Carnets, 2006
Un état d’esprit. Une manière de voyager aussi. Promener cette étrange petite boite noire devant ses pas et la nourrir de lumière. C’est le carnet de route, Moleskine, ce petit bout de rien, sur lequel on couche tout : ses observations, assis sur un muret, contre un arbre ou dos au mur. Les mots sont griffonnés à la hâte, nul travail sur la phrase, esquisser seulement. Des mots-images. Il faut faire vite, ne rien perdre. Tout s’organisera plus tard, une fois rentré. Les carnets photographiques répondent peu ou prou aux mêmes règles. Il s’agit de saisir, quelquefois un peu au jugé, des moments, des scènes ou des lieux avec l’idée de faire quelque chose, mais plus tard. Le carnet ne répond à aucun cahier des charges. C’est l’anti-reportage. La liberté totale. Que cherche-on ? la réponse viendra plus tard. S’il fallait oser une comparaison, ce serait un peu du free-jazz, de l’improvisation.

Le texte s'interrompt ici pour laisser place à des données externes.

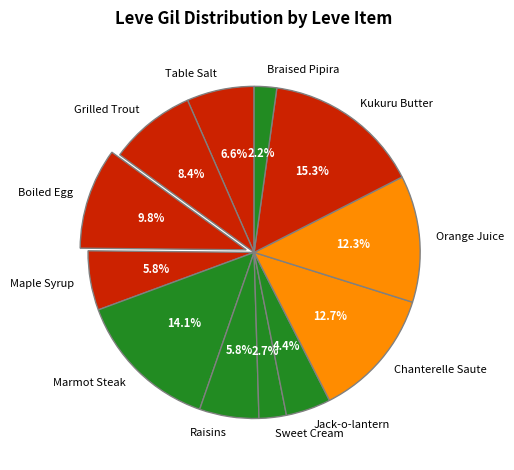

What portion of the pie excludes Boiled Egg?

90.2%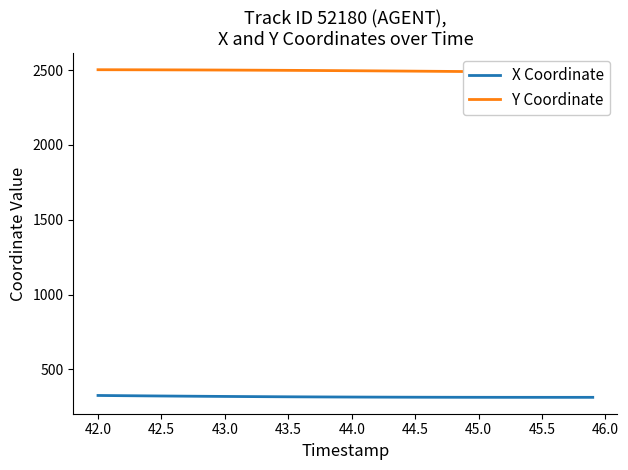

The value of X Coordinate at 43.0 is 319.7. True or false?

True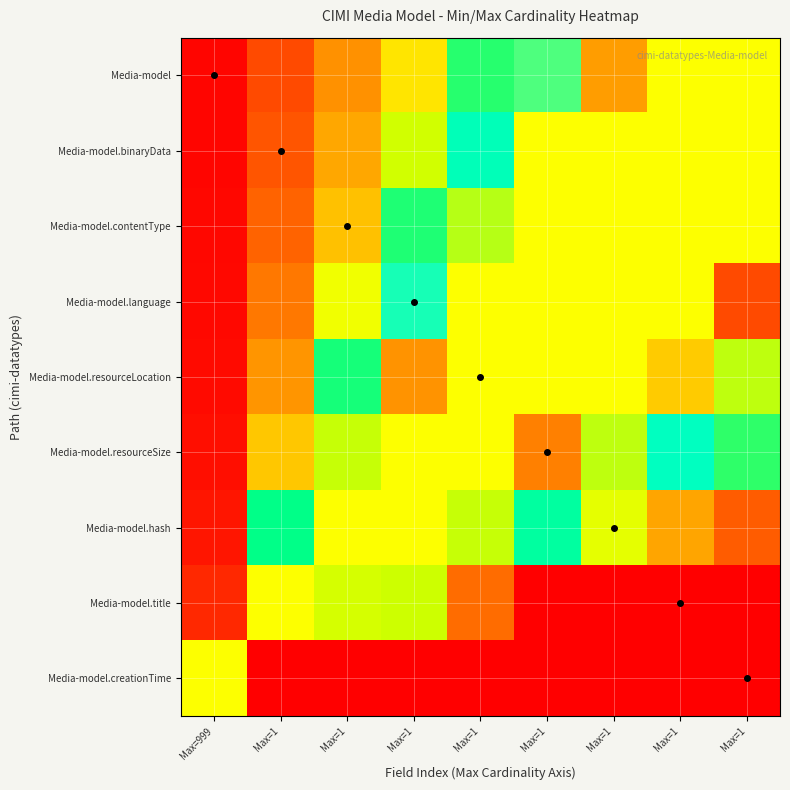

Reading left to right, what are all the values shown in this chart?

Media-model: Max=999=0.0	Max=1=0.2	Max=1=0.3	Max=1=0.5	Max=1=0.6	Max=1=0.8	Max=1=0.9	Max=1=0.5	Max=1=0.5
Media-model.binaryData: Max=999=0.0	Max=1=0.2	Max=1=0.4	Max=1=0.5	Max=1=0.7	Max=1=0.9	Max=1=0.5	Max=1=0.5	Max=1=0.5
Media-model.contentType: Max=999=0.0	Max=1=0.2	Max=1=0.4	Max=1=0.6	Max=1=0.8	Max=1=0.5	Max=1=0.5	Max=1=0.5	Max=1=0.5
Media-model.language: Max=999=0.0	Max=1=0.3	Max=1=0.5	Max=1=0.8	Max=1=0.5	Max=1=0.5	Max=1=0.5	Max=1=0.5	Max=1=1.0
Media-model.resourceLocation: Max=999=0.0	Max=1=0.3	Max=1=0.6	Max=1=0.9	Max=1=0.5	Max=1=0.5	Max=1=0.5	Max=1=0.9	Max=1=0.8
Media-model.resourceSize: Max=999=0.0	Max=1=0.4	Max=1=0.8	Max=1=0.5	Max=1=0.5	Max=1=1.0	Max=1=0.8	Max=1=0.7	Max=1=0.6
Media-model.hash: Max=999=0.0	Max=1=0.6	Max=1=0.5	Max=1=0.5	Max=1=0.8	Max=1=0.7	Max=1=0.5	Max=1=0.4	Max=1=0.2
Media-model.title: Max=999=0.1	Max=1=0.5	Max=1=0.9	Max=1=0.5	Max=1=0.2	Max=1=0.0	Max=1=0.0	Max=1=0.0	Max=1=0.0
Media-model.creationTime: Max=999=0.5	Max=1=0.0	Max=1=0.0	Max=1=0.0	Max=1=0.0	Max=1=0.0	Max=1=0.0	Max=1=0.0	Max=1=0.0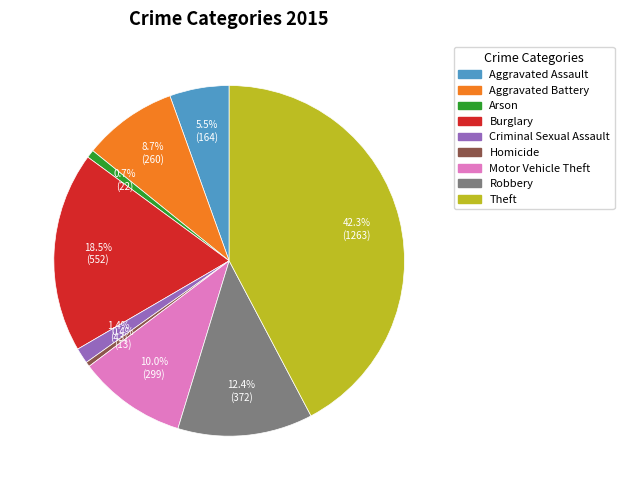

What percentage is NOT represented by Robbery?

87.6%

Ménager les hasards, leur faire place. Alors le photographe se fait pécheur à la ligne, il ne compte plus son temps, il observe.

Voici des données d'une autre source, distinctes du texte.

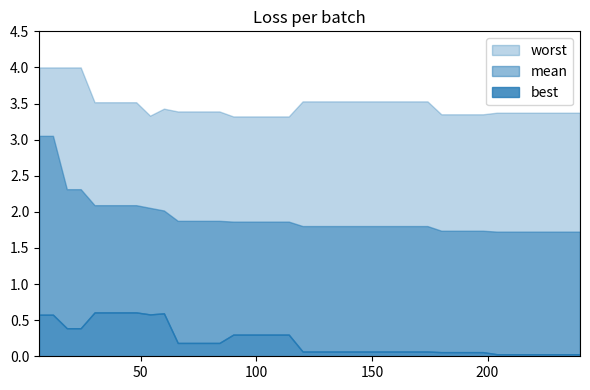

True or false: worst has more than 1 interior local peaks.

False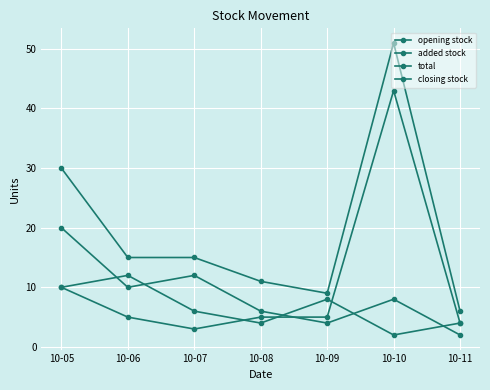

How many interior local peaks does the closing stock series have?

2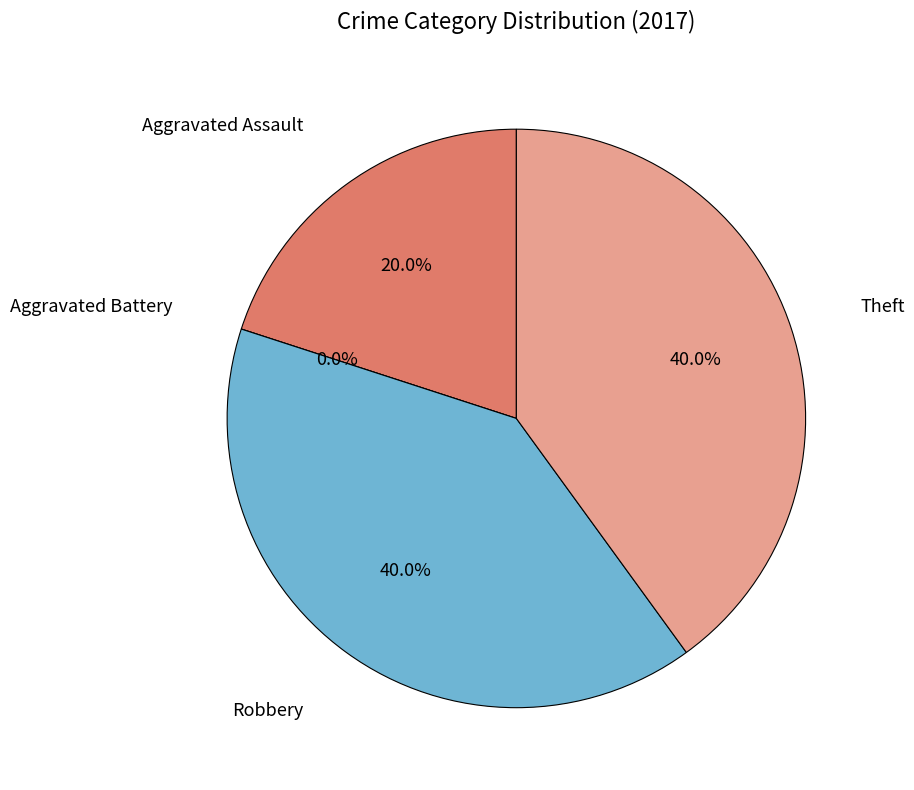

Is it true that Aggravated Battery is 14% of the pie?

False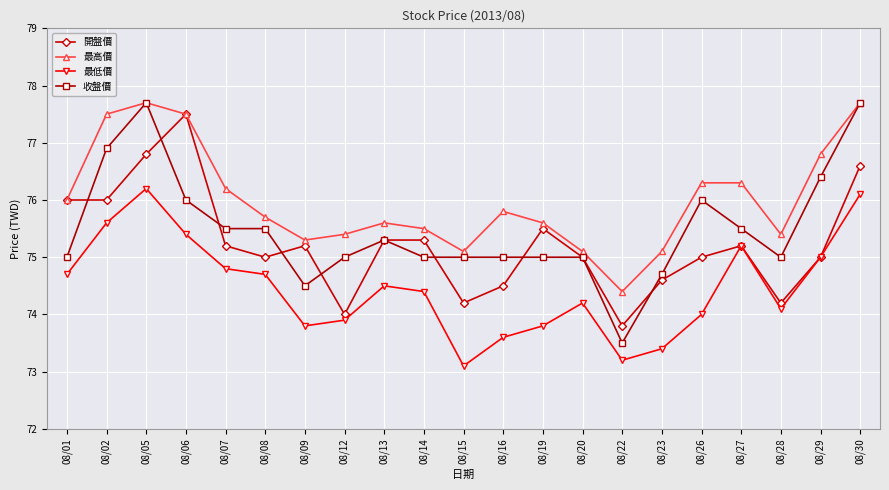

How many values in the 最高價 series are below 75?

1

Il attend l’image, ce drôle de truc qu’il est bien infichu de définir. D’ailleurs, il la sent plus qu’il ne la voit. Les vues s’enchaînent et la lumière baisse, bientôt il fera nuit. Il sera temps de rentrer. Je ne conçois guère que cette façon de « travailler » en voyage. De toutes manière, tant de choses nous échappent qu’il serait bien vain d’essayer de tout comprendre in situ. Alors il faut prendre. Prendre tant qu’on est là. Il sera bien temps plus tard, en regardant sa moisson d’images, de comprendre. Une fois prises, les images sont captives. C’est du moins ce que l’on croit. Jusqu’au jour où elles vous révèlent encore et encore des surprises ou des découvertes. Des fois, elles finissent par s’organiser, par se répondre, elles entendent former un tout, enfin c’est ce que l’on s’imagine. C’est à ce moment que les mots peuvent rentrer en scène. S’appuyant sur les images, ils retrouvent du sang neuf, et la mémoire s’éveille à nouveau. Tel détail dans l’image réveille tel souvenir qu’on pensait disparu. Alors on peut écrire.